Given that basic choice, blunders and crimes on a horrendous scale were inevitable. That does not mean they were excusable. 'It is written that offences must come, but woe unto him from whom they come.' I've held this view for about thirty years, whatever the shifts in my mere opinions about socialism. I have said that even in an anarcho-capitalist Galaxy, there could be statues of Stalin under other suns. I have a very critical view about socialism, to say nothing of Leninism and Stalinism, but I have a great love for the Soviet Union. This is not revisionism. This is mainstream historical orthodoxy. This not ideology. This is elementary British, Soviet and European patriotism - and American too, did you but know it. My father hated Communism, and was deeply distressed at my identification with even a critical communism, but he remembered with pride hearing a sermon of thanks after Stalingrad, and he counted among his friends a deacon who in my hearing recalled without regret a massacre of German prisoners by the Yugoslav Communist partisans he had parachuted in to help. I am not going to spit on the Red soldiers' and Red partisans' graves for the sake of 'civil discourse' with you or anybody else.

For what was the situation the rulers of the Soviet Union faced at the end of the twenties? The peoples of the Soviet Union were the 'untermenschen' marked for extermination and enslavement. They were for the most part backward and ignorant peasants. In modern warfare they had not a chance in hell. Not only Hitler, but significant and powerful sections of the German ruling class, saw the former Russian empire as Germany's future colonial empire and 'lebensraum'. And the rulers of the other empires, the good liberal democratic colonial empires, were only too keen to point the Germans in that direction, and away from their own. (That's why I hate the Tories, by the way: for most them it was class before country, every time, and for many of them it still is. Well then: 'It will go hard but I will better the instruction.' Class before country.)

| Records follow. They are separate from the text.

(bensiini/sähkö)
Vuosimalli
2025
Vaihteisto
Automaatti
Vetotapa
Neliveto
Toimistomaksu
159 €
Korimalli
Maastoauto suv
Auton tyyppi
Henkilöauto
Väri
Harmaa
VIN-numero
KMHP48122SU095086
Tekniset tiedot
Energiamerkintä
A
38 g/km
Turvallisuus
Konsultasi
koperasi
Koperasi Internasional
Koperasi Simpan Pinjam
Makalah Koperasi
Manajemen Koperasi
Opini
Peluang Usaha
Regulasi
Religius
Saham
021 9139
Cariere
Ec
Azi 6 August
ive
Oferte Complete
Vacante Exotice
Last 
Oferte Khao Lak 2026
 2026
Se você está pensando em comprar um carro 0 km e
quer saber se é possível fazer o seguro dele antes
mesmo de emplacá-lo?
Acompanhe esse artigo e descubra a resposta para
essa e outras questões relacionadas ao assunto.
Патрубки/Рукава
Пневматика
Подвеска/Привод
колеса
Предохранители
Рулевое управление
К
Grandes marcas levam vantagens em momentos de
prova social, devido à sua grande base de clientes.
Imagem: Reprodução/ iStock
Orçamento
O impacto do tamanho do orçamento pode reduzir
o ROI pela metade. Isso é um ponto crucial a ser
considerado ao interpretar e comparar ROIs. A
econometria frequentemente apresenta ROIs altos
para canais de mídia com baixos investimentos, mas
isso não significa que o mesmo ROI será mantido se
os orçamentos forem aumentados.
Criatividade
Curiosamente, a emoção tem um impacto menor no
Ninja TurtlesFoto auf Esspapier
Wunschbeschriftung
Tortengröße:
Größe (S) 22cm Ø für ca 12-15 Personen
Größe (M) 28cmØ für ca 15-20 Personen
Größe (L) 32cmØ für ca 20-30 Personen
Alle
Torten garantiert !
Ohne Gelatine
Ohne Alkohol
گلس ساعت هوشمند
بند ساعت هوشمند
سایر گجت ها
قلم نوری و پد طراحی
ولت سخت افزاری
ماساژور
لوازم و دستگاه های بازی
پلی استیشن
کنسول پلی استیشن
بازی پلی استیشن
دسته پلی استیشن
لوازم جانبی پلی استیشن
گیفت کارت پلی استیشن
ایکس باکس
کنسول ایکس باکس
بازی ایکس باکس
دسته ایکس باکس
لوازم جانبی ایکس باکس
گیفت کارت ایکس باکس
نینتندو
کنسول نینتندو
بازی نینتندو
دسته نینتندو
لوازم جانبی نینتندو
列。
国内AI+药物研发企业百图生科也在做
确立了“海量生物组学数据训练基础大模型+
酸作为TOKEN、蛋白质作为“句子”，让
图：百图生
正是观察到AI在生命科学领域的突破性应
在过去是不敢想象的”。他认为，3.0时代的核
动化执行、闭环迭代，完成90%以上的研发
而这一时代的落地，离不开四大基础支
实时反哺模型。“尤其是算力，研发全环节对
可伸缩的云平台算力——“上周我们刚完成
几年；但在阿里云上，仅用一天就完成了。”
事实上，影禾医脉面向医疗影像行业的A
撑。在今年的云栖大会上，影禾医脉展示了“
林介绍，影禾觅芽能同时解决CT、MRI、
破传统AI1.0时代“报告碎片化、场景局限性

The rulers of the Soviet Union, that empire of untermenschen facing extermination or enslavement, knew what was coming. They knew that, in a decade or less, an army from the future would fill their horizon with a storm of steel. There was no way of avoiding it. There was no way of preparing for it without the most horrendous efforts, the most drastic expedients, to drive and dragoon their empire into the twentieth century. As I've said elsewhere, they had to beat their ploughboys into swordsmen. And if they chose that, there would be those who would flinch, those who would panic, those who would revolt and those who would betray. There was no way of knowing in advance who these might be. There was no benefit of the doubt to be given doubters. One slip could be fatal. There was not an inch to be given. The costs would be horrific. The price was madness. The reward was infamy. But it was that - or death.

As Stalin said in 1931:

'We are fifty or a hundred years behind the advanced countries. We must make good this distance in ten years. Either we do it, or they crush us.'

Everything that was defensible in Stalinism, and everything I would defend about the Soviet Union, is in these three sentences. Everything else was negotiable, was debatable, could have been done otherwise, can be criticised, denounced, condemned. And I have done so often enough, but not enough to satisfy you and your ilk. Nothing that I say ever would be, and please God it never will.

[Afterword: the above piece shocked me almost as soon as I had posted it, and gave rise to some painful reflections. It is confused and wrong. Please allow me some time to sort this mess out.]